DNA Analysis in the Food Industry

Verification, allergen control and microbiological identification within quality assurance.

Role of DNA analysis in QA systems

DNA-based analytical techniques provide a species-specific method for identification and verification within food safety systems. These techniques are valuable when visual inspection or chemical analysis is insufficient - for example, in highly processed products, trace analysis or cross-contamination cases where classical methods fall below detection limits.

TLR performs DNA analyses under ISO/IEC 17025 accreditation (RvA L059). Results are applicable within frameworks such as:

  • BRCGS Food Safety - sections 5.3 and 5.4
  • FSSC 22000 - category I (operational PRPs)
  • IFS Food - supplier verification and traceability

Applications for the food industry

1. Ingredient species verification

  • Objective determination of botanical or animal origin in composite products
  • Useful in cases of product fraud, recipe verification or authenticity claims such as "soy-free"
  • Example: DNA comparison to distinguish between almond and apricot kernels

2. Allergen detection via DNA

  • PCR detects allergen-specific DNA even without intact protein present
  • Applicable in cleaning validation, product changeovers or complaint investigations
  • Matrices: celery, hazelnut, soy, lupin, peanut

Note: DNA detection does not automatically indicate clinically relevant levels of allergenic protein. Interpretation should include a risk assessment within the food safety plan context.

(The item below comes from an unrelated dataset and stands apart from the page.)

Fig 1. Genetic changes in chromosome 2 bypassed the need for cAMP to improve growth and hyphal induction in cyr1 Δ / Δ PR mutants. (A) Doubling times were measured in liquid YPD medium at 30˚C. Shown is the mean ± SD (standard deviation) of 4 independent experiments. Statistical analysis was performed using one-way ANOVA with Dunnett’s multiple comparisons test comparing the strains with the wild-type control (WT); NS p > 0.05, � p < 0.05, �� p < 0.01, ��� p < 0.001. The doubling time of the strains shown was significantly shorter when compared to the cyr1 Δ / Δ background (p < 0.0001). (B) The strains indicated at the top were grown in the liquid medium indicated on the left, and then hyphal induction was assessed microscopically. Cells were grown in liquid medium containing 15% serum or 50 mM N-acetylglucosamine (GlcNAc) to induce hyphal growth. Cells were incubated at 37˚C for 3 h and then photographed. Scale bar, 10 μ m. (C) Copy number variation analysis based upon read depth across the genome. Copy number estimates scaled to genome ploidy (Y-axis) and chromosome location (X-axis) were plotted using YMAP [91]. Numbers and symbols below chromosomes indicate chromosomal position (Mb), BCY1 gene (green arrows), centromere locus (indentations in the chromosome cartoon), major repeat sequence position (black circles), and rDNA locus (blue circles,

3. Microbiological identification

  • DNA typing of culture isolates during hygiene monitoring
  • Relevant examples:
    • Aspergillus flavus (aflatoxin production)
    • Penicillium verrucosum (ochratoxin production)
    • Yeast identification in sauces, juices or dairy

4. End product analysis

  • Detection of thermostable DNA in heated or emulsified products
  • Applicable to snacks, cooked meats, ready-to-eat meals or spice blends
  • Alternative when protein-based or microbiological methods fail

Techniques and detection limits

MethodApplicationTypical detection limit
PCRPresence/absence screening1-10 copies per reaction
qPCRDNA quantification10¹-10³ copies per sample
SequencingSpecies or strain identificationn/a - sequence comparison

For allergens: detection below 0.1 ppm is possible if DNA is intact. Matrix composition and extraction efficiency influence the actual detection limit.

Certification applications

  • BRCGS Food Safety
    • Section 5.3: verification of cleaning/allergen management
    • Section 5.4: ingredient authenticity
  • FSSC 22000
    • Risk assessment at goods-in control (e.g. spices)
    • Operational PRPs for cross-contamination prevention
  • IFS Food
    • Identification in root cause analysis and supplier assessment

Recommendation: DNA analysis is effective as a verification tool within HACCP-based control measures, for example when validating an allergen-free production line.

Accreditation and reporting

  • All tests performed under ISO/IEC 17025 (RvA L059)
  • Reports include:
    • Positive and negative controls
    • Measurement uncertainty and interpretation advice
    • Available in Dutch and English

Documentation can be used for internal audits, recalls, product specifications and export certification.

Conclusion

DNA analysis supports the food industry in traceability, risk assessment and regulatory compliance. From species verification to allergen detection and microbiological identification, it offers laboratory certainty where classical methods may fail. Through accreditation and alignment with relevant standards, DNA analysis strengthens quality assurance across the supply chain.